Moparman Good luck with those finds.  Seems like you have a great lead.
 Ben


----------



## moparman (Aug 13, 2006)

I finally did it put some pictures on I think I get it I have more to put up


----------



## moparman (Aug 13, 2006)

more pictures


----------



## moparman (Aug 13, 2006)

more from different side


----------



## Bixel (Aug 13, 2006)

Any Ontario bottles in there....? If so, I would be interested.


----------



## moparman (Aug 13, 2006)

I know one is a canada dry I havent looked at them all but I will most of the milks are from detroit some I have never heard of I will list them after I clean them


----------



## moparman (Aug 13, 2006)

here is some of the milks names parkview dairy, jersey creamery co. detroit, bordens, gabels creamery this one is very small and heavy hard to read its elcing or ebling golden new jersey milk and associated milk dealers incorporated I have no clue the age or value there is more but theies are the first I tried to clean let me know what you think.
 Bill


----------



## capsoda (Aug 13, 2006)

Hey Bill, Is that a green pint wiskey with a shotglass top.


----------



## moparman (Aug 13, 2006)

yes it looks like that its a mohawk has a indian on the bottle do you know anything about it thanks capsoda


----------



## capsoda (Aug 13, 2006)

Can you post a close up of it.


----------



## moparman (Aug 13, 2006)

I have been trying to clean all the bottles what a task some neat bottles here are some close ups


----------



## moparman (Aug 13, 2006)

here is another


----------



## moparman (Aug 13, 2006)

bottom


----------



## DIGGER DAVE (Aug 13, 2006)

Looks like a nice array of items. Those sodas and the odd shaped cobalts are interesting.
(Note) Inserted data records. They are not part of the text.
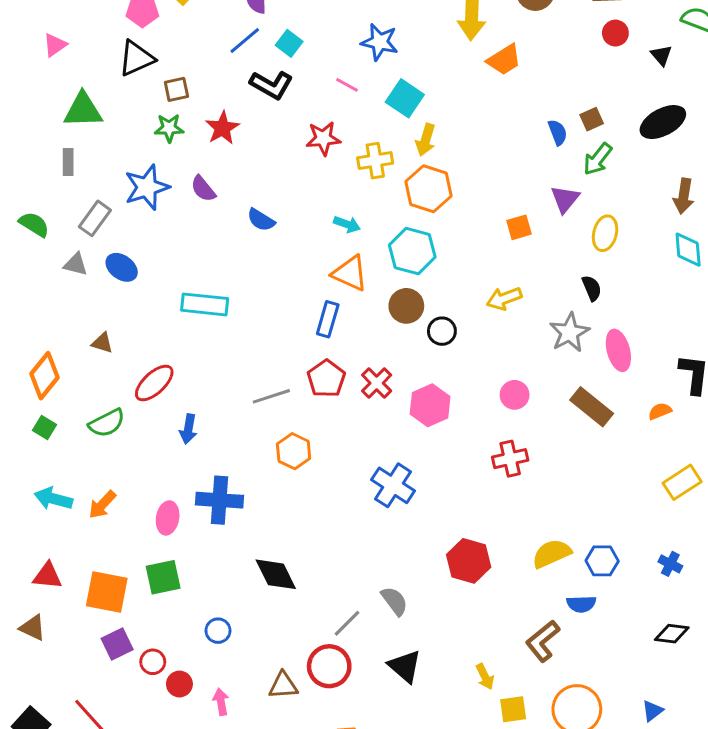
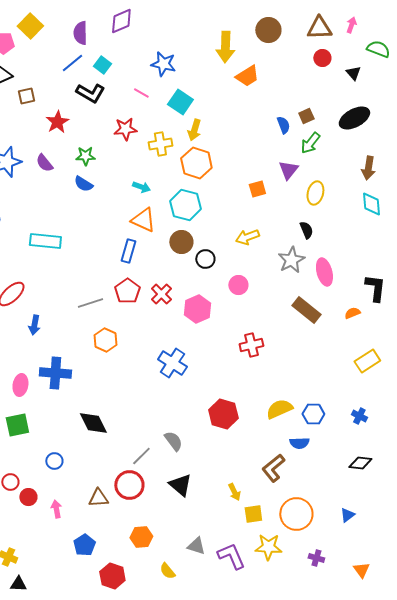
green star: (169, 128) -> (85, 156), moved
pink circle: (515, 395) -> (238, 285), moved

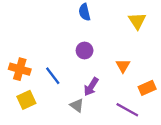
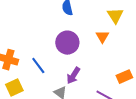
purple circle: (85, 50) -> (67, 43), size x1.5
orange triangle: (123, 66) -> (102, 37), moved

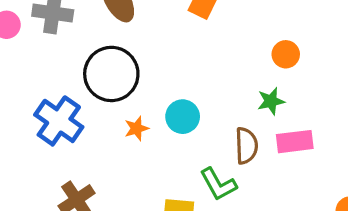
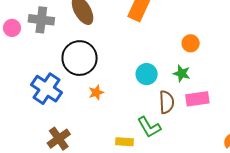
green star: (271, 101) -> (182, 73), turned 30
cyan circle: (183, 117) -> (147, 74), moved

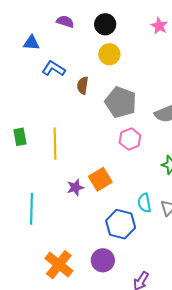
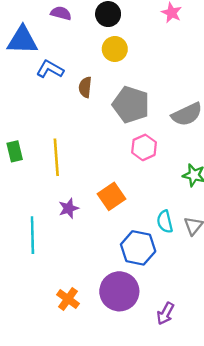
blue triangle: (31, 43) -> (22, 40), size x1.6
purple star: (75, 187) -> (69, 208), moved
purple circle: (103, 260) -> (119, 291), size x1.4
orange cross: (59, 265) -> (68, 299), size x0.7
Get them cleaned up and see what you got ! How much for the lot?


----------



## capsoda (Aug 13, 2006)

Don't know the brand but it is a very nice bottle and good to see the shot glass top.


----------



## moparman (Aug 13, 2006)

thanks digger dave I bought them all for $20.00 and she says they have allot more cant wait


----------



## madman (Aug 14, 2006)

oh my............ amazing that is so freakin nice mike


----------



## madman (Aug 14, 2006)

hey mopar man, heres one for ya, how about a 68 dodge coronet super bee, all stock with the factory hemi, with the thin tires and dog dish caps mmmmmmmmmm mike


----------



## moparman (Aug 14, 2006)

Hey madman sounds like a nice car would love to see a picture is it yours?


----------



## Trying not to break it (Aug 15, 2006)

hi bill, looks like you got one fantastic deal there.  good luck cleaning.  rhona


----------



## madman (Aug 15, 2006)

no its not mine ill get the pix though going to tenn this weekend mike


----------



## moparman (Aug 15, 2006)

hey mike what part of tenn I going on labor day weekend going to dig my great great gandfathers farm in cookville do you know were its at?here is a picture of my sons and nephew last year on the family cemetery it date to the 1700's


----------



## madman (Aug 17, 2006)

hey mopar im going to knoxville not sure where that is yet!!! mike


----------